__ASSIGNED TASK__
Images are to be left out; everything else in the records gets copied exactly.

__DATA SHOWN__
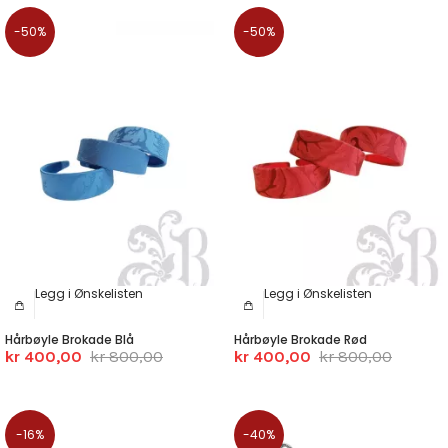
-50%
-50%
Legg i Ønskelisten
Legg i Ønskelisten
Hårbøyle Brokade Blå
Hårbøyle Brokade Rød
kr 400,00
kr 800,00
kr 400,00
kr 800,00
-16%
-40%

__EXERCISE RESPONSE__
-50%
-50%
Legg i Ønskelisten
Legg i Ønskelisten
Hårbøyle Brokade Blå
Hårbøyle Brokade Rød
kr 400,00
kr 800,00
kr 400,00
kr 800,00
-16%
-40%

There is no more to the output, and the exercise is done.